Ainsi, si le réchauffement mondial atteint en moyenne 3,2°C à l’horizon 2080 – soit la température envisagée si les Etats se contentent des promesses d’actions actuellement mises sur la table (et les tiennent) -, 28% des espèces d’oiseaux de Madagascar courent, localement, un risque d’extinction. Si la hausse est au contraire limitée à 2°C, ce risque est divisé par deux, tombant à 14%. Si, au contraire, résolument rien n’est entrepris et que les températures grimpent en moyenne de 4,5°C, ce sont 40% des espèces d’oiseaux de l’île qui courent un grave danger.

La capacité à fuir, déterminante mais inégale

Encore est-ce là les perspectives les moins douloureuses, soit celles qui envisagent que les espèces disposeront d’une capacité de dispersion. Autrement dit, d’une possibilité de migrer vers d’autres zones moins hostiles et de s’y acclimater, le tout dans un laps de temps relativement rapide.

Or, cette capacité à fuir face au réchauffement est loin d’être garantie dans tous les cas de figures. « Ces déplacements se heurtent à d’importantes difficultés », relève ainsi l’étude. Des obstacles naturels, telles que les chaînes montagneuses, peuvent l’empêcher. L’artificialisation des habitats, surtout, peut freiner le cheminement. « L’habitat adapté vers lequel se déplacer peut ne pas exister, avoir déjà été converti en terres agricoles ou faire l’objet d’une autre forme d’utilisation des terres qui s’avère incompatible avec la survie d’une espèce donnée. » En d’autres termes avoir été bétonné, déboisé ou pollué d’une quelconque façon. Et là encore, cela change tout : « En l’absence de possibilité de dispersion, la part d’espèces exposées à une extinction au niveau local progresse de 20 % à près de 25 % » dans le cadre d’un réchauffement de 2°C. Le pire des scénarii, celui qui conjuguera une absence de dispersion et une hausse de 4,5°C, voit ce chiffre bondir jusqu’à 50 %.

Si les Etats se contentent de limiter la hausse des températures globales à 3,2°C, 55% des espèces de plantes et 43% des espèces d’amphibiens courent le risquent de disparaitre de la Méditerranée.
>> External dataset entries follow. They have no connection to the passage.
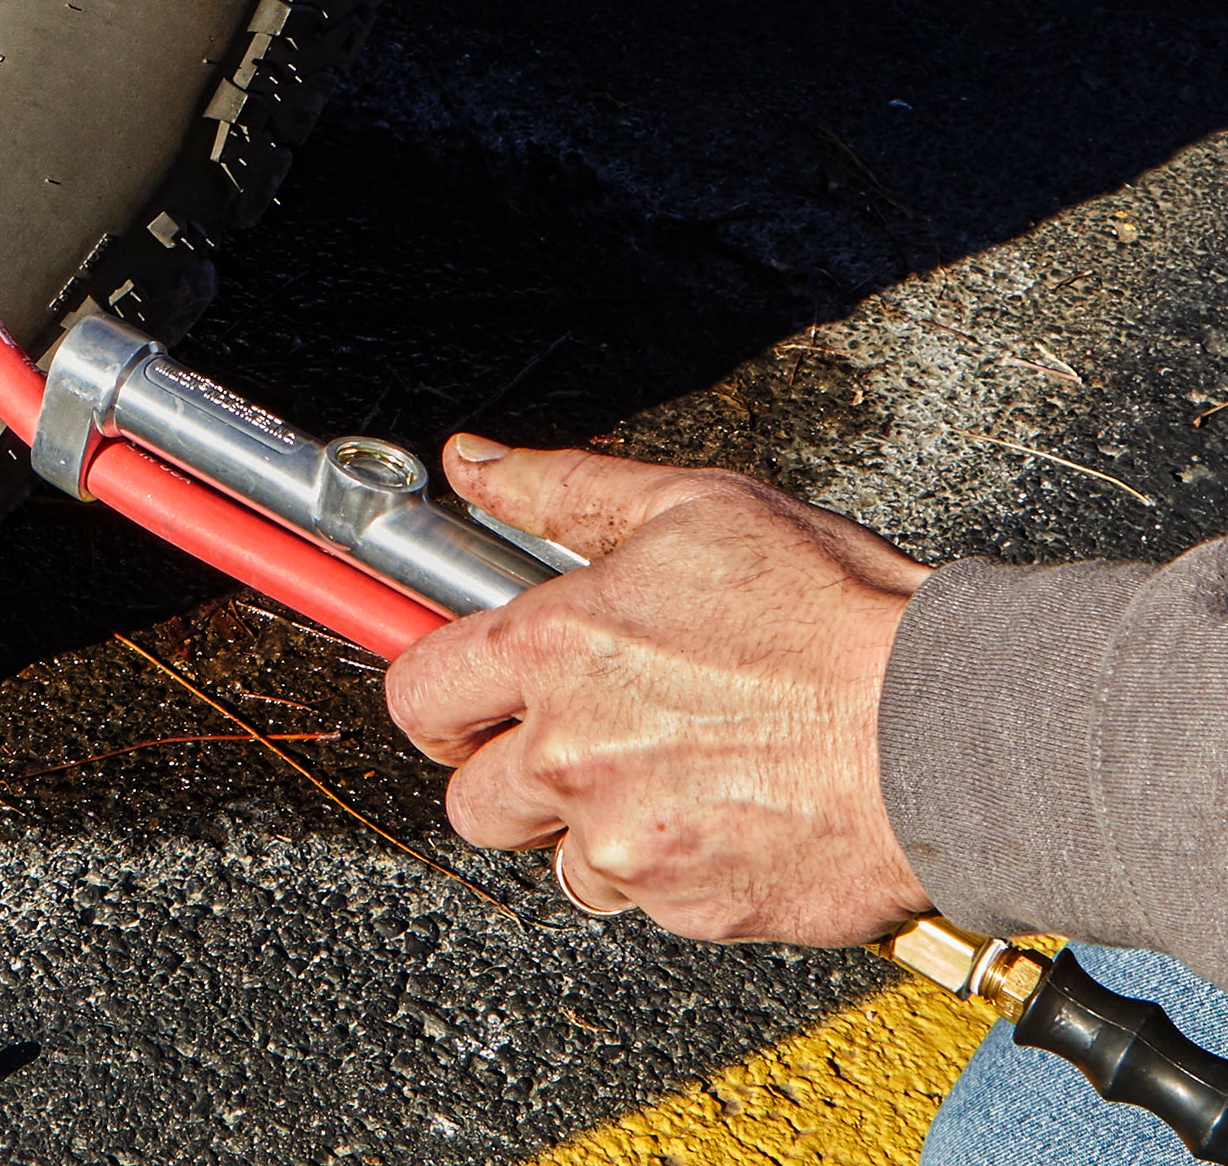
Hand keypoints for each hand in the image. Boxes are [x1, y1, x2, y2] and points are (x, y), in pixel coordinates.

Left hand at [385, 438, 934, 946]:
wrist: (949, 729)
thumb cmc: (832, 609)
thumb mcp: (691, 507)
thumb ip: (560, 488)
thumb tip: (472, 463)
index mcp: (554, 649)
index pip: (420, 693)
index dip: (439, 694)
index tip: (464, 696)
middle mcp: (571, 752)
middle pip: (471, 798)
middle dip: (510, 772)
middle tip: (577, 736)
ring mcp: (625, 840)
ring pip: (557, 857)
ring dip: (594, 824)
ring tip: (677, 767)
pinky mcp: (686, 906)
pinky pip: (641, 898)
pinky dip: (670, 864)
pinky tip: (729, 807)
Toutes les espèces, en outre, n’ont, intrinsèquement, pas les mêmes capacités à se sauver. Anthropique, c’est-à-dire induit par l’activité humaine, le réchauffement auquel nous assistons se produit dans un délai bien plus court que les précédents bouleversements géologiques. De fait, plantes et animaux disposent, pour migrer, d’un temps bien plus limité que par le passé. Sans surprises, ce sont donc les espèces les plus « lentes », celles dépendant du vent pour se disséminer ou dont les aptitudes physiques n’offrent pas la possibilité de se mouvoir sur des distances très longues, qui ont le plus de risques de disparaître. Dans ces courses, les grands perdants sont, dans l’ordre d’arrivée, les reptiles, les plantes et les amphibiens. L’exemple de la région Amazonie Guyane est en ce sens éloquent. Dans le cas d’un réchauffement à 2°C avec possibilité de dispersion, 0% des espèces de mammifères et d’oiseaux courent, localement, un risque d’extinction. Ce taux monte à 35% pour les reptiles, à 43% pour les plantes et à 47% pour les amphibiens.